Los Angeles City Council has passed a multitude of laws that are unmistakably meant to punish unsheltered people. Sitting or lying on the sidewalk is prohibited, and “bulky items” can’t be stored on the sidewalk (except tents, but they must be taken down between the hours of 6 am-9 pm). Urinating in public is illegal, even if there are no public restrooms nearby. The LA City Council additionally voted recently to extend harsh restrictions on sleeping in cars – restrictions which activists say are tantamount to a ban. Although these ordinances can also affect people with reliable shelter, Riskin says the discretionary basis on which the LAPD and BID security guards enforce them show clearly that their primary purpose is to push people experiencing homelessness out of areas where powerful people don’t want them to be visible.

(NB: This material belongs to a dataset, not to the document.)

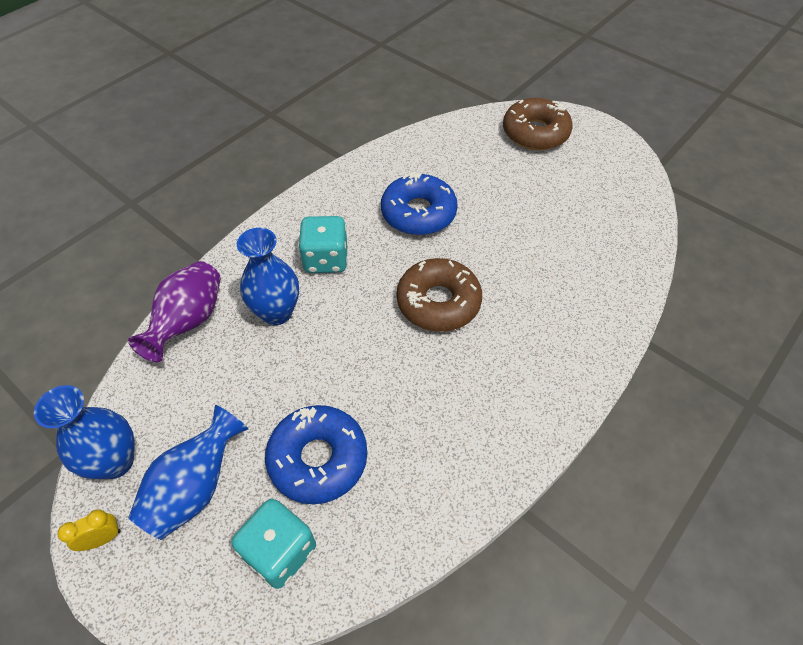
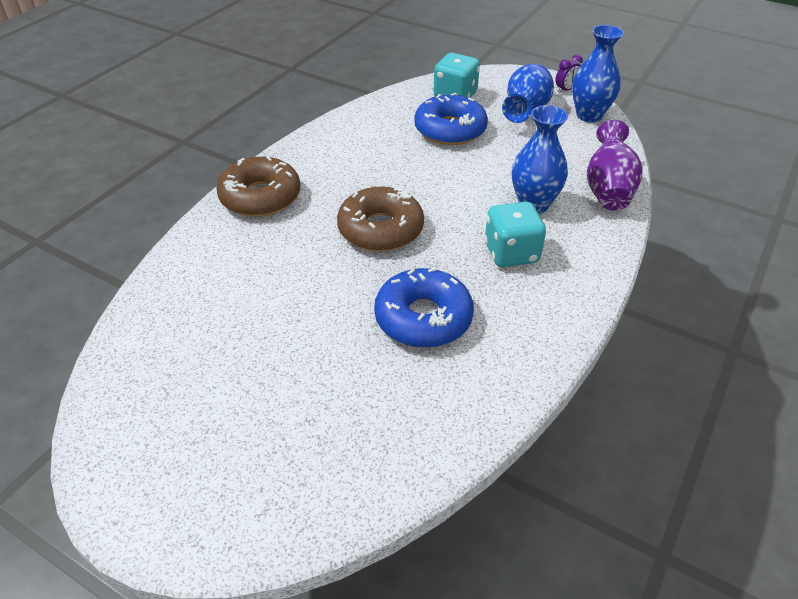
camera: 170 degrees right, 10 degrees down
yellow clock [58,509,121,551] -> purple clock [555,54,583,93]
brown donut [503,98,573,150] -> brown donut moved to [217,156,301,217]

As senior LAPD officer Eddie Guerra said in the email chain about sidewalk planters: “We are in the displacement business.” Business, clearly, is booming. Los Angeles was home to an estimated 52,765 houseless people in 2018 – including roughly 5,000 children, 4,000 veterans, 5,000 elderly people, and 3,000 people fleeing domestic violence. Over 25 percent of Angelenos experiencing homelessness have a serious mental illness, and another 15 percent  battles a substance use disorder. Even though LA Mayor Eric Garcetti anticipates a “double-digit increase” this year, the city’s response to the crisis continues to be ineffectual at best, with unfulfilled promises to build fifteen temporary shelters that would house a tiny fraction of those who need shelter.

The failure to support the tens of thousands of Angelenos experiencing homelessness isn’t, as Garcetti claims, due to a lack of resources – in Los Angeles, an economic hub of the most prosperous state in the country, the failure is due entirely to a lack of political will. Studies show that providing permanent supportive housing for those who are chronically houseless actually saves money. The only reason we lack the resources to sufficiently address homelessness is because those resources are being boarded and used elsewhere–such as the construction of a $2.2 billion luxury office building for city employees.

It would be foolish to expect local government to solve the crisis in any meaningful way, because the “displacement business” is an excellent investment. The wealthy elite need to blame homelessness on those experiencing it. Surely their circumstances are the result of poor decisions, laziness, some fundamental flaw in their very being. We need to keep them off the sidewalks–in fact, get them out of the city. We don’t want to look at them.

And here lies the crux of the matter. If people experiencing homelessness weren’t made invisible, we would be forced to confront the crisis directly – and that would mean confronting the system that not only allows homelessness to exist, but necessarily preserves its existence.

Under capitalism, our basic necessities – food, housing, healthcare, work – aren’t guaranteed. Edible food is destroyed to artificially inflate prices while children go hungry. National homelessness statistics tell us that an estimated 553,000 people sleep in the streets each night, while nearly 6 million housing units sit vacant. The exorbitant price of healthcare causes people to die of preventable illnesses every day.

Anyone taking a cursory look at the immense wealth that already exists in this country will see that we have more than what is to needed to fulfill the material needs of society. With a rationally planned socialist economy, we can harness our full productive capacity to guarantee housing, food, healthcare, and employment to every person in the United States. This is the task ahead of the U.S. working class–we must organize and fight, because changing the streets of the United States  can change the streets of the world.